The new version of ChaCha needs to help the company better establish itself in a flooded market if it’s going to keep growing, according to Greg Sterling, a senior analysts at Opus Research in San Francisco.
“It’s just been a difficult segment to succeed in,” Sterling said, “not withstanding the fact that, on paper, a lot of this seems very logical. Why wouldn’t you want humans? Humans can better understand a question. But for purposes of scale and economics, you have to balance people and machines.”
Response quality will matter.
ChaCha had a public relations snafu in early 2012 after online tech publication Gizmodo ran a story about controversial responses to questions on sensitive topics such as race and abortion.
The answers actually came from Android-friendly Iris—an answer to Apple voice assistant Siri—but ChaCha was the one providing the results. ChaCha changed the answers that drew the scrutiny and apologized.
Now the message is about accuracy.
ChaCha commissioned the Butler Business Accelerator to prepare a research paper comparing the accuracy of ChaCha and 10 other Q&A services.
ChaCha won by far, scoring 72.8 on an “intelligence index,” with second-place Ask.com scoring 63.9.
“This study’s results support the hypothesis that Q&A platforms cannot rely on algorithmic search results alone to deliver quality answers,” researchers for the Butler University consultation office wrote. “Search Engine Results Pages (SERP) lack deep semantic understanding of ‘natural language’ human questions, and, therefore, cannot account effectively for long-tail questions like those posed in this study.”
But ChaCha needs brand recognition for its human element if consumers are going to support it in an increasingly tougher market, Sterling said.

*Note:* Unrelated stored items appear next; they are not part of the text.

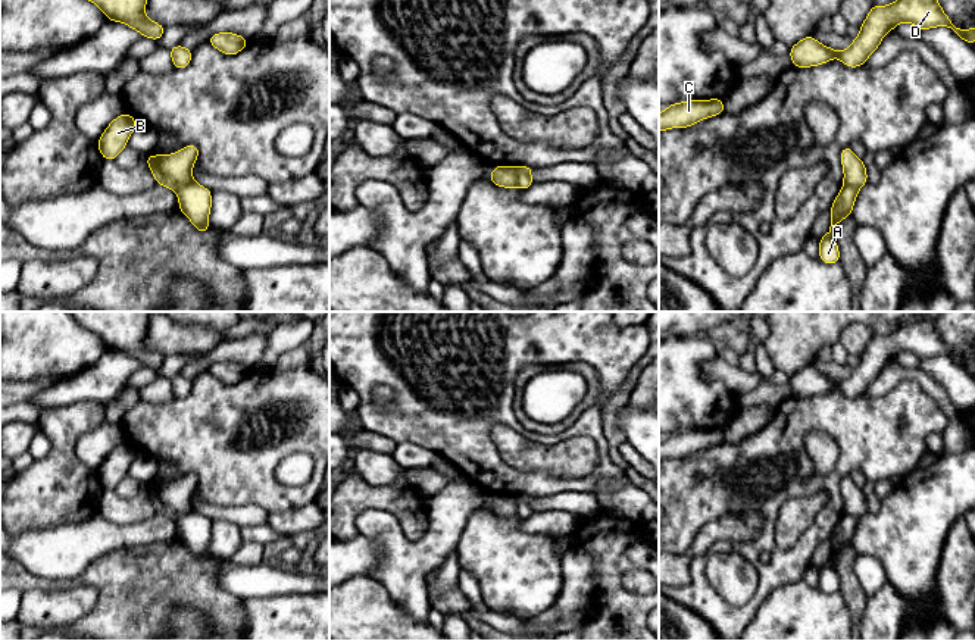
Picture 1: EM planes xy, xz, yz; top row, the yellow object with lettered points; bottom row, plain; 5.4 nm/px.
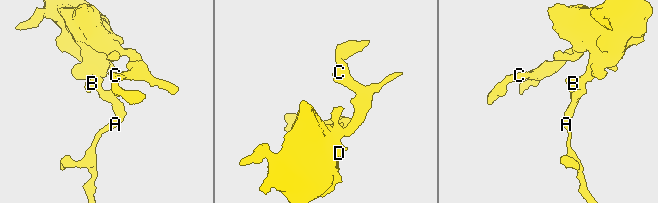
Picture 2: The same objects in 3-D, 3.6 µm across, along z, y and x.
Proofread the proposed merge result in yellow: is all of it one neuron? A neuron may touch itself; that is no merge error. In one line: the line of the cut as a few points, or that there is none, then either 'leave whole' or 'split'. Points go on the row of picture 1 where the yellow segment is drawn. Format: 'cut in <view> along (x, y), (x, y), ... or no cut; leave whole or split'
cut in xz along (511, 166), (518, 185); split

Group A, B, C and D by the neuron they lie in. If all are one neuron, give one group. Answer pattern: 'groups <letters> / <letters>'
groups A / B C D

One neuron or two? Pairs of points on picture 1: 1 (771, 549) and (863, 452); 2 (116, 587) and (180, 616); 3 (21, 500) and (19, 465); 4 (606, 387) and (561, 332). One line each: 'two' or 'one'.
1: one
2: two
3: two
4: one

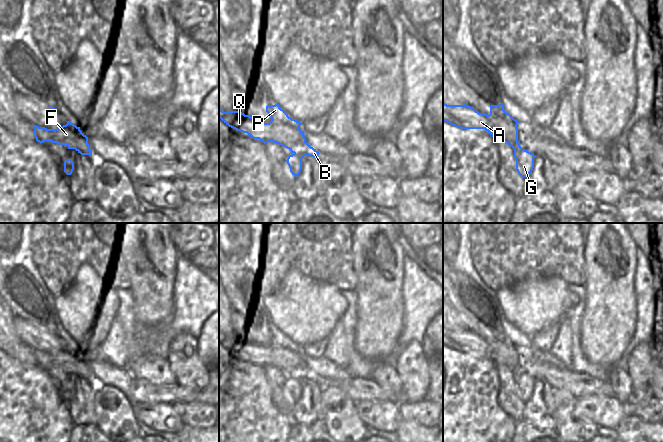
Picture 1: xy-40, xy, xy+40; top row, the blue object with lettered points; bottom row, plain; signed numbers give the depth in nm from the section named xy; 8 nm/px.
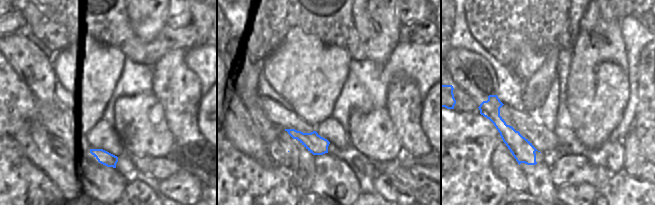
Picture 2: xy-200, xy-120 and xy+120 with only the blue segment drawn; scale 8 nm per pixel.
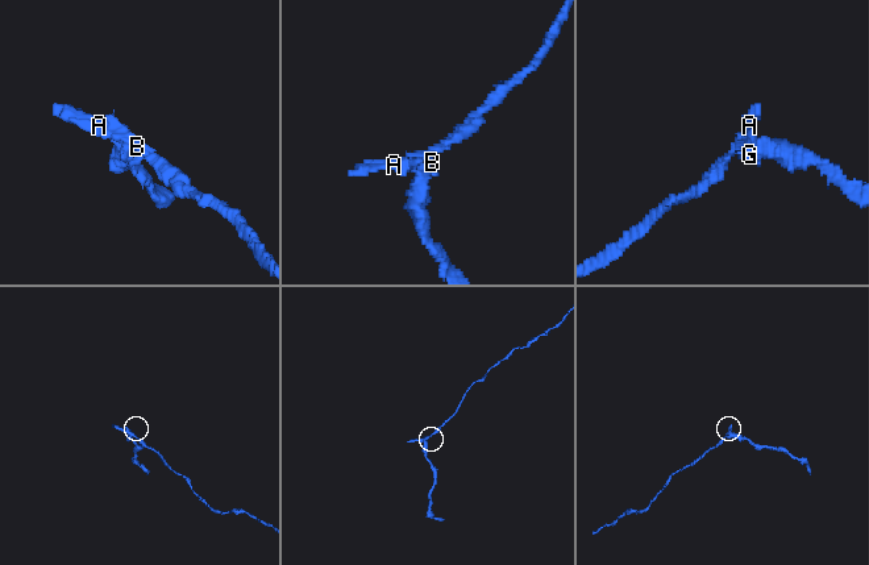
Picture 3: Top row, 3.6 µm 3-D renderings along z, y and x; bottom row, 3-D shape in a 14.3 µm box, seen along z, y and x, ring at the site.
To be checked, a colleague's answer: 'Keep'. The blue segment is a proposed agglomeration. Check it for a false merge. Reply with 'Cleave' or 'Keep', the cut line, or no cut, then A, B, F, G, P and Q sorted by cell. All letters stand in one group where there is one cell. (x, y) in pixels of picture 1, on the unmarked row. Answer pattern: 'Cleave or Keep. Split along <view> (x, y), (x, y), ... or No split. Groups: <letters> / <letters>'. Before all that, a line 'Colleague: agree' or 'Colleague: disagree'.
Colleague: disagree
Cleave. Split along xy (294, 376), (304, 376), (306, 378). Groups: A B F P Q / G

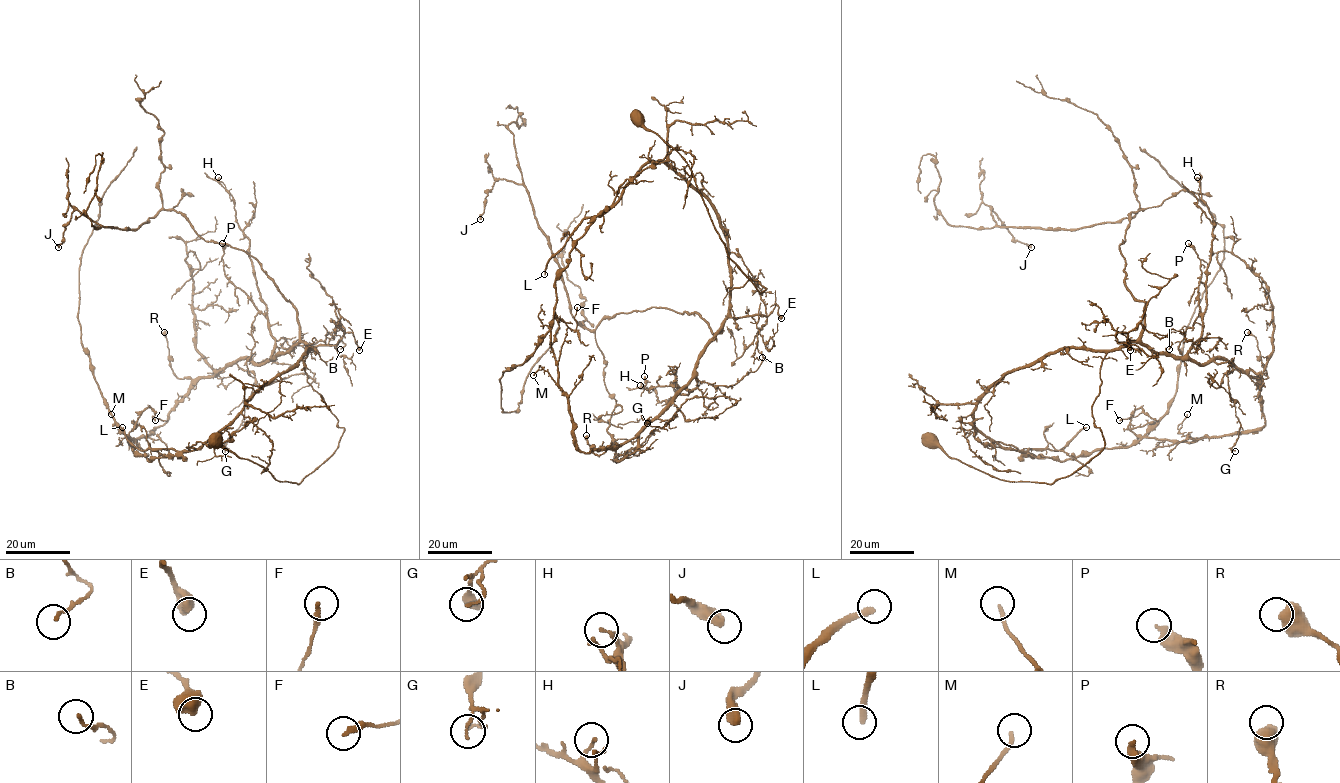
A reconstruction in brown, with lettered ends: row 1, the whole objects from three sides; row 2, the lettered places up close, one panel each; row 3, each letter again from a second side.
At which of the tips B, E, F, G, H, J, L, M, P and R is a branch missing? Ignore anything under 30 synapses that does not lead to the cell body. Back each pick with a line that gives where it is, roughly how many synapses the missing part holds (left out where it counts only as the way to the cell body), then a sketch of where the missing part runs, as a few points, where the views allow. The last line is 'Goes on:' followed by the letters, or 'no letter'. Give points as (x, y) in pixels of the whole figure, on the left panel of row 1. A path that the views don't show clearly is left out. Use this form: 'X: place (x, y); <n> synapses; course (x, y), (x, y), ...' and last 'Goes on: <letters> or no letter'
L: place (122, 427); 45 synapses
Goes on: L

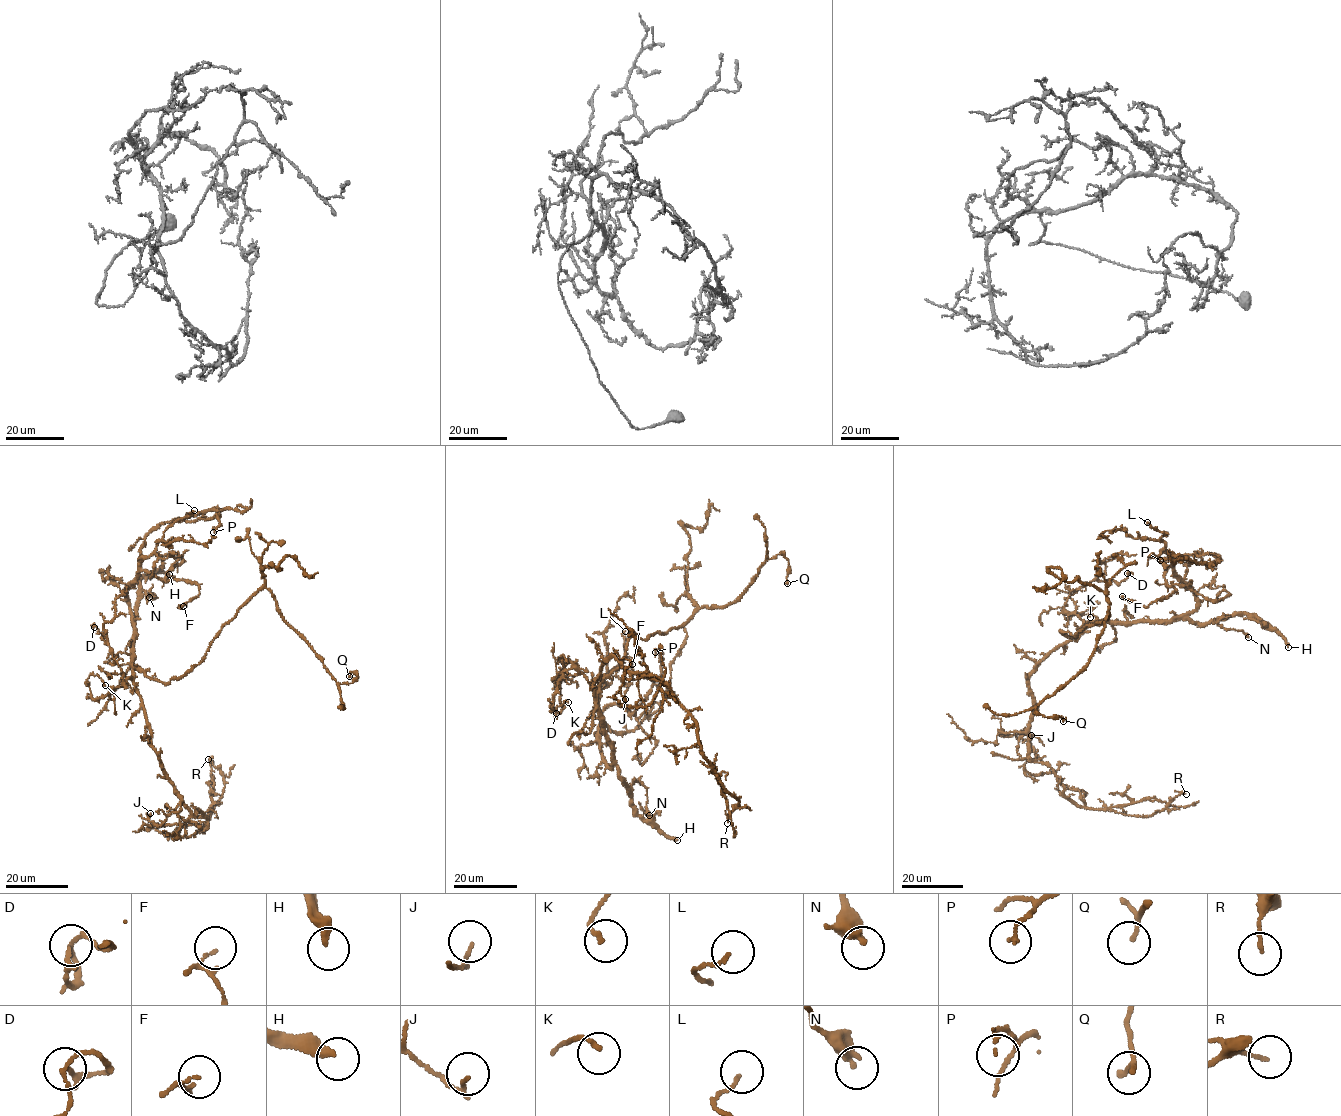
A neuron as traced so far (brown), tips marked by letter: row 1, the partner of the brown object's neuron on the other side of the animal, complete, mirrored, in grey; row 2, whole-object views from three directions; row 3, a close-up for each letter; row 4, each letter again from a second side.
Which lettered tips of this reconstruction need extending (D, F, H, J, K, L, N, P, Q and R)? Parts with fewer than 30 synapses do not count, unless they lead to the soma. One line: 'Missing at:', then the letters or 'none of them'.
Missing at: none of them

Major players such as Google (which scored 50.1 on Butler’s intelligence index) have tweaked their search results page to provide Q&A formats at the top, which prevents consumers from having to search through lists of links to find what they want.
“The novelty of sort of searching for things and looking at a lot of different sources is done,” Sterling said. “People want the most reliable answer as quickly as they can get it.”
Blame mobile access, with its demands for quick delivery of information.
Jones said ChaCha, with its new version, is trying to shift its focus even more toward mobile apps and a mobile-friendly website. Two-thirds of the traffic on ChaCha.com comes from smart phones or tablets, with the remainder coming from desktop or laptop computers.
“That’s flip-flopped from before,” he said.